** Material provided **
★ ★ ★

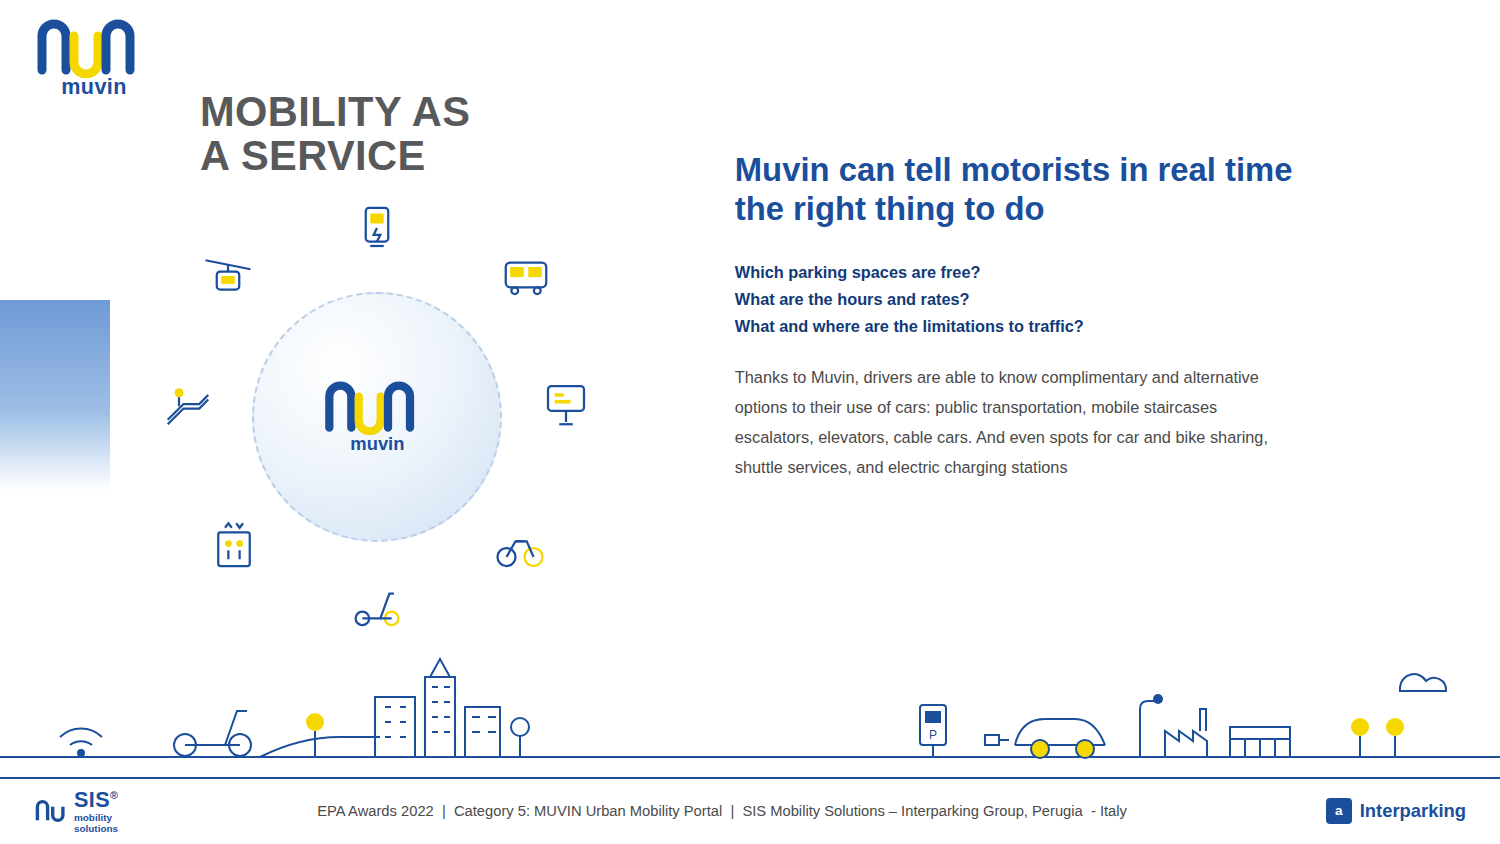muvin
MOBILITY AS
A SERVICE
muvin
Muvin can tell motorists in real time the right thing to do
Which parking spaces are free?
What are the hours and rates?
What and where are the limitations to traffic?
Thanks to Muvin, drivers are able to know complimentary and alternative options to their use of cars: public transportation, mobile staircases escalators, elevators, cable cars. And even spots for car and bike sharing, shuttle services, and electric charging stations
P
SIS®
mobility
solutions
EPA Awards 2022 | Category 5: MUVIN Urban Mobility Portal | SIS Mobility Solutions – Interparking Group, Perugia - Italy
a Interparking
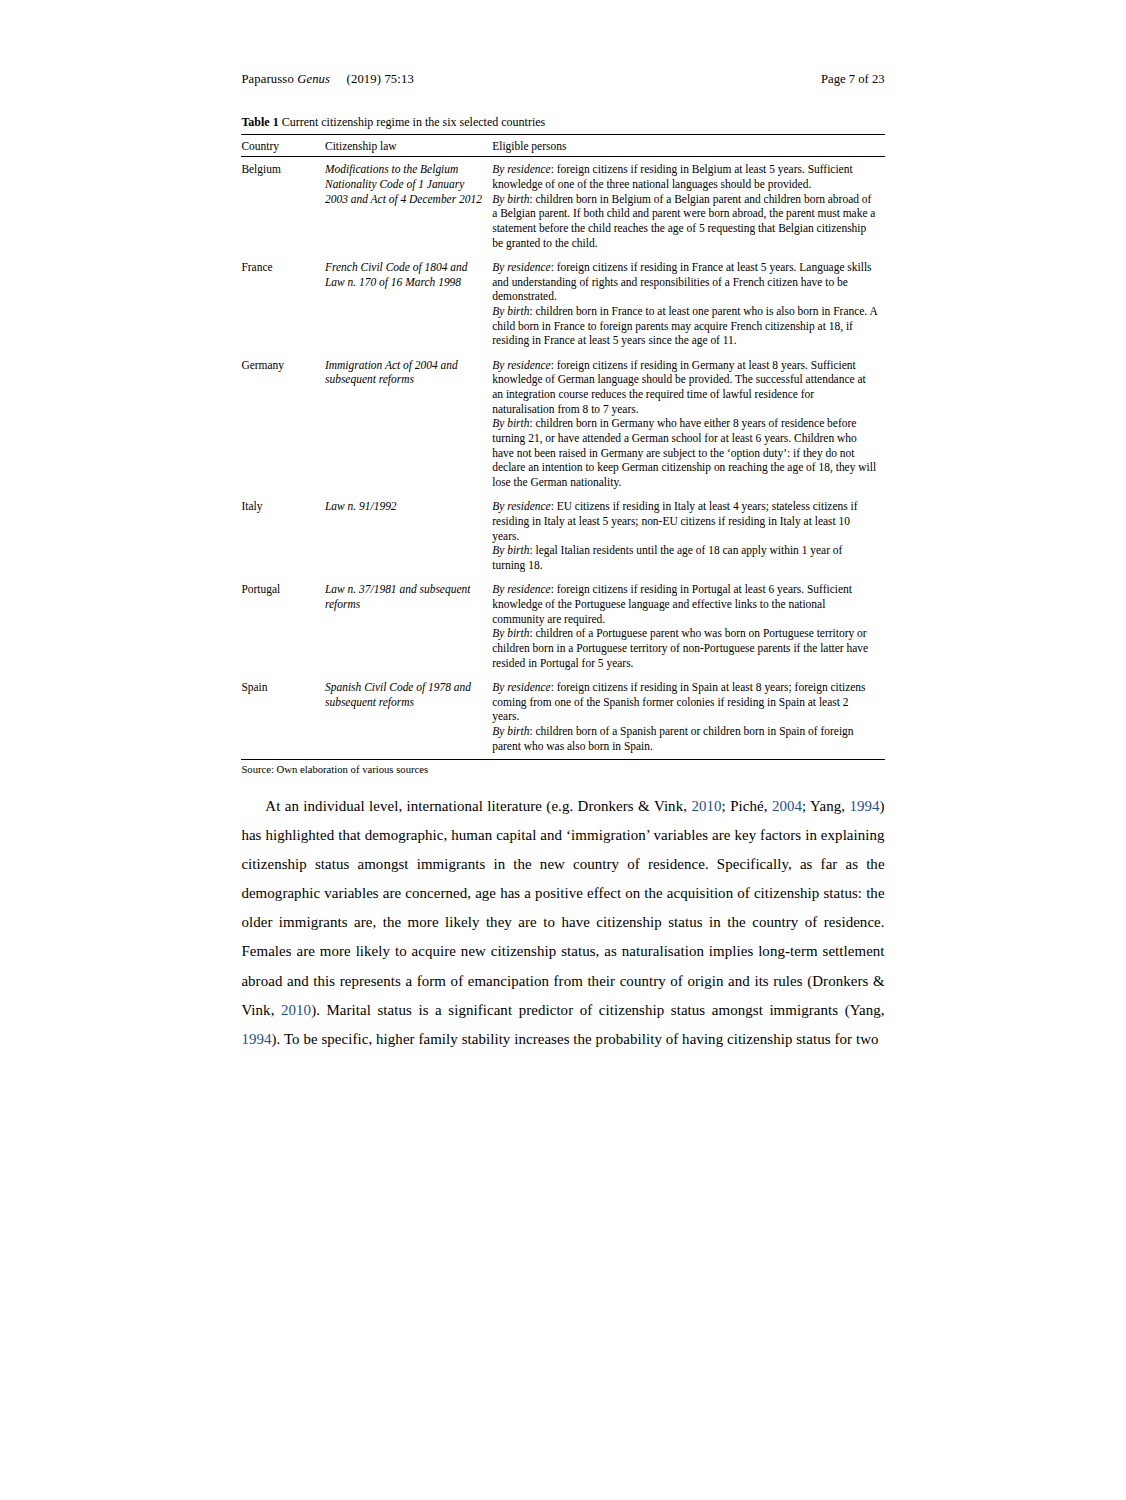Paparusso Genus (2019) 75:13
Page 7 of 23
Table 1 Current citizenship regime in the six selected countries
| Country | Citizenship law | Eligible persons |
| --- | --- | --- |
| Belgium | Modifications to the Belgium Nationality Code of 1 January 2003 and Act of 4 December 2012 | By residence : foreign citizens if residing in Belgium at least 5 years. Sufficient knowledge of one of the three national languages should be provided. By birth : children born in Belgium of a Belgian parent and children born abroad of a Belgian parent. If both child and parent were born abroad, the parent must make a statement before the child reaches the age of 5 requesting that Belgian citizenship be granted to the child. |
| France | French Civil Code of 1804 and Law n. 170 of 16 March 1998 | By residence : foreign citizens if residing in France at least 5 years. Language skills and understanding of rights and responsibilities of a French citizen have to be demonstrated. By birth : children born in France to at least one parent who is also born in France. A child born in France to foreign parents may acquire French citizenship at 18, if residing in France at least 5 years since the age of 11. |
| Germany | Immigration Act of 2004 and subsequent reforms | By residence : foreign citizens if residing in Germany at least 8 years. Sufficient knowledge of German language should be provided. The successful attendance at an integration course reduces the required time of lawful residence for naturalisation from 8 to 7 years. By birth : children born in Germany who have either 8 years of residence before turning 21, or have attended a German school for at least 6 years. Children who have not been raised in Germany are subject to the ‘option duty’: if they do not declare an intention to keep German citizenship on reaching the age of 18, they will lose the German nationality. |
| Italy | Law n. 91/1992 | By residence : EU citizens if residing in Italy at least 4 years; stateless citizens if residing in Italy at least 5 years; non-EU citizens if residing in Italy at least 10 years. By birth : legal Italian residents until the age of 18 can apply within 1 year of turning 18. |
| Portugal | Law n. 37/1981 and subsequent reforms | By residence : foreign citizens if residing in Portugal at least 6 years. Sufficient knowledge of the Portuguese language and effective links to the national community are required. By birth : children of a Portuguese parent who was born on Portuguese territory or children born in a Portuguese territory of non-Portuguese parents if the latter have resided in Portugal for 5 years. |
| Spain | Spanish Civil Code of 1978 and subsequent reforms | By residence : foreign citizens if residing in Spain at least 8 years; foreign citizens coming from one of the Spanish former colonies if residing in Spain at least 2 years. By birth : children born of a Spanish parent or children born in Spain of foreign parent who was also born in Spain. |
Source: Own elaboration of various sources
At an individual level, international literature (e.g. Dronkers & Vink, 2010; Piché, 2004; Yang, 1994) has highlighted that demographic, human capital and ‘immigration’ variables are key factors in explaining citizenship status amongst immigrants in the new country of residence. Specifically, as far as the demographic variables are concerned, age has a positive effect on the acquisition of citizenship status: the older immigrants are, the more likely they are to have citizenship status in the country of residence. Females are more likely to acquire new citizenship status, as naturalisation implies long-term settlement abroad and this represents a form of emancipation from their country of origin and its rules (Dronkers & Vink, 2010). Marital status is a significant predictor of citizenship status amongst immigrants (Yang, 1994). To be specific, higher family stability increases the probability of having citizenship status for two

★ ★ ★

** Task prompt **
From the line containing "for 5 years. |" through the final line of the listing above, retype every line exactly; leave out everything else.

** Your solution **
| Portugal | Law n. 37/1981 and subsequent reforms | By residence : foreign citizens if residing in Portugal at least 6 years. Sufficient knowledge of the Portuguese language and effective links to the national community are required. By birth : children of a Portuguese parent who was born on Portuguese territory or children born in a Portuguese territory of non-Portuguese parents if the latter have resided in Portugal for 5 years. |
| Spain | Spanish Civil Code of 1978 and subsequent reforms | By residence : foreign citizens if residing in Spain at least 8 years; foreign citizens coming from one of the Spanish former colonies if residing in Spain at least 2 years. By birth : children born of a Spanish parent or children born in Spain of foreign parent who was also born in Spain. |
Source: Own elaboration of various sources
At an individual level, international literature (e.g. Dronkers & Vink, 2010; Piché, 2004; Yang, 1994) has highlighted that demographic, human capital and ‘immigration’ variables are key factors in explaining citizenship status amongst immigrants in the new country of residence. Specifically, as far as the demographic variables are concerned, age has a positive effect on the acquisition of citizenship status: the older immigrants are, the more likely they are to have citizenship status in the country of residence. Females are more likely to acquire new citizenship status, as naturalisation implies long-term settlement abroad and this represents a form of emancipation from their country of origin and its rules (Dronkers & Vink, 2010). Marital status is a significant predictor of citizenship status amongst immigrants (Yang, 1994). To be specific, higher family stability increases the probability of having citizenship status for two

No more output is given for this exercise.